Watch out! Its like the gold rush in the wild, wild west. Stake your claim!

Tuesday, October 27, 2009

Standards rivals' collaboration could have major impact - Modern Healthcare

The Medical Health Record:

The medical record is not the first standard to grow up with competing standards that have ground their way down into collaboration and consolidation. This industry like so many others will have data variablity compressed out of their wick by the needs of the people, services, and systems they serve. On a simple scale consider the radical retro-fit of the eLearning space from wild variablity, to competing standards, to the unifies standards for content today. This will happen in healthcare as well--its inevitable, Darwinian if you will.

Good article on Standards:

Standards rivals' collaboration could have major impact - Modern Healthcare

As interested as I am in re-thinking the modern "community" bank, I am even more interested in seeing the emergence of a unified medical record for patients that helps the doctor's practice inherit the history of the patient enabling the doctor to treat, manage, and bill that patient more effectively.

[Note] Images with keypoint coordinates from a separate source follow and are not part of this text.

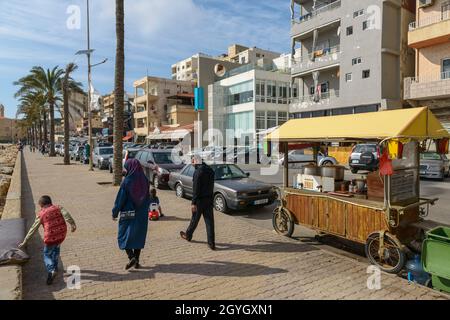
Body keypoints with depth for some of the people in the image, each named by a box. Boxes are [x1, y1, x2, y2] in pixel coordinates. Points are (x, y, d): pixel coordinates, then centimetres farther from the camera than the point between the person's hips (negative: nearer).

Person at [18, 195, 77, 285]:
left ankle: (51, 270, -7)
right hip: (62, 235, 3)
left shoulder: (41, 215, 3)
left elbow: (33, 229, 7)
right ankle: (54, 267, 39)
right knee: (56, 248, 32)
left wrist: (24, 242, 16)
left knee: (47, 255, 17)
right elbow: (66, 214, -14)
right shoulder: (58, 208, 6)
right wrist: (72, 224, -22)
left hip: (50, 238, -3)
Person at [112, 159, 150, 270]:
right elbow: (148, 198, 6)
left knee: (124, 236, 9)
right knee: (138, 237, 15)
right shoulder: (145, 181, -1)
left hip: (128, 214, -5)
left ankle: (131, 257, -8)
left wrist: (115, 213, -1)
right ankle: (136, 262, 18)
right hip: (142, 215, 5)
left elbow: (120, 198, -12)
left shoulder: (127, 181, -16)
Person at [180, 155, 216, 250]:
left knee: (195, 219, 12)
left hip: (200, 200, -6)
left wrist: (193, 203, -16)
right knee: (209, 221, 5)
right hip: (209, 199, 6)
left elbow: (195, 189, -19)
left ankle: (188, 235, 34)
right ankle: (211, 243, 5)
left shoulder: (198, 172, -17)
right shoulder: (210, 170, 8)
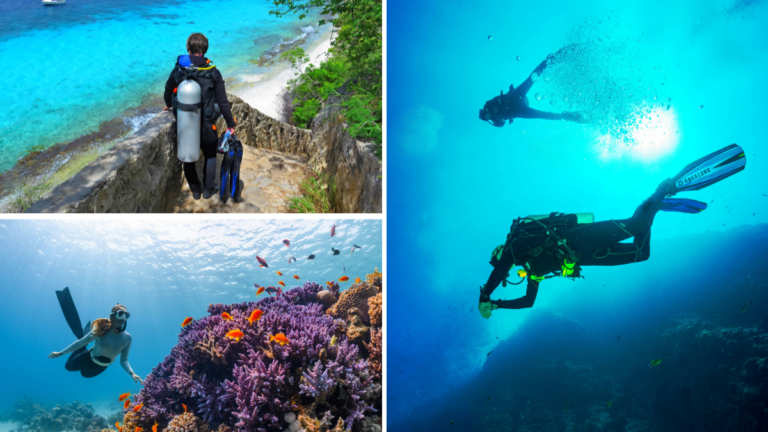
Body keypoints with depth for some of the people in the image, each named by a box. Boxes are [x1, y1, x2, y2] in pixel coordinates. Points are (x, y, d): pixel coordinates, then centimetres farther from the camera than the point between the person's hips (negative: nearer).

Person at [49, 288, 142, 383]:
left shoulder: (127, 338, -25)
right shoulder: (102, 330, -30)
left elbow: (123, 360, -18)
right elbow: (80, 343, -19)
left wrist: (132, 373, -36)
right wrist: (60, 353, -15)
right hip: (87, 360, -3)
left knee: (85, 373, 34)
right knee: (69, 366, 26)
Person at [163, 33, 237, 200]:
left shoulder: (178, 70, -10)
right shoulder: (213, 73, -15)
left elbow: (167, 95, 5)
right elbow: (223, 102, -12)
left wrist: (169, 106, 28)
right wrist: (231, 123, 1)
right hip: (206, 126, -1)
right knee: (210, 156, 20)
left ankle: (195, 190, 31)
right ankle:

In the future, and this future is inevitable, (though the time frame is variable), the patient, doctor, and insurer will all win from the efficiencies created by the interoperable patient medical record.

Patient:

Patient's will move through their lives with a medical record as convenient as an email account. We will lve with our medical records as transparently as our Amazon shopping history.

Doctor:

Doctors will be able to handle patient histories with the ease of a blog post and bill patients with the ease of tagging. Through video, voice, phone, stylus, or keypad the doc will have every option for encapsulating diagnoses in the patient's lifelong record: from birth to death we will be anthologized in our medical record.

Insurer:

The insurer's will be pulling needed data from a cloud of data optimized for satisfying the criteria of that insurer's coverage. The insurer won't do any work to accomplish this--like IMS data --there will be a subscription to the patient's permission-based feed and every piece of form data that the doctor's office and the patient typically have to enter, and re-enter, and re-enter again will be automatically, securely, fulfilled.

Timeline?

This future is inevitable. The question now becomes are we 5, 10 or 50 years away from the seamless management of our health records?

Wednesday, October 07, 2009

Banks, banking... Do we love our banks? Hate them? Are we indifferent?

Banks, banking, the business model at the very heart of the current financial crisis.

Do we love our banks? Hate them? Are we indifferent?

If we could customize a bank to serve us as we saw fit, what would we ask of the institution?

Me? I'd like my bank to be:

* a "community"
* a place where I knew the people who handled my money
* a place where I knew the people who banked there

I'd like my bank to offer me:

* a micro-loan function that I could participate in both as lender and/or borrower
* state-of-the art technologies: for example, I'd like my bank to enable me to pay for my bills with cell phone number.
* better credit/debt service--proactively
* ways to optimize my financial services and options.

This is just a getting started list...

What else could I ask of my bank if I had my druthers?